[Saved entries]
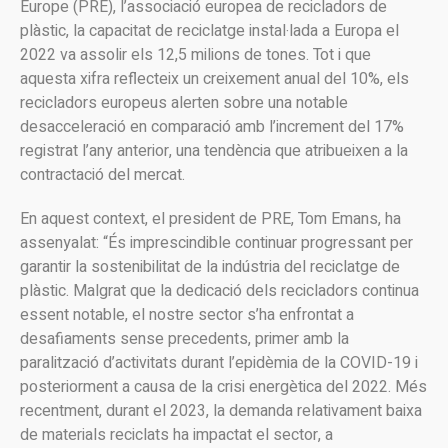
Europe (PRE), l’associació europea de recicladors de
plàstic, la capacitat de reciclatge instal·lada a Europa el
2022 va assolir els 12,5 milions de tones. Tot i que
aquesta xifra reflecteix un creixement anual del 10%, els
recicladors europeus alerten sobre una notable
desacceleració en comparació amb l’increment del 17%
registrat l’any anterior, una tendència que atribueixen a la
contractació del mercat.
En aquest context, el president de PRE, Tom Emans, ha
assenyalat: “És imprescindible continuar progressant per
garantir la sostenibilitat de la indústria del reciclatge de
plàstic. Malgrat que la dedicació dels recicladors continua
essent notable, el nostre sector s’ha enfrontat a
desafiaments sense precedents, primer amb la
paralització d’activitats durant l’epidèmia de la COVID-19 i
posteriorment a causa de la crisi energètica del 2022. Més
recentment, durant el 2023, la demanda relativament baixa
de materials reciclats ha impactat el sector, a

* EXERCISE DIRECTIONS: Lines in the records that hold "recicladors" should be tallied, with the total given on its own.

* EXPECTED ANSWER: 3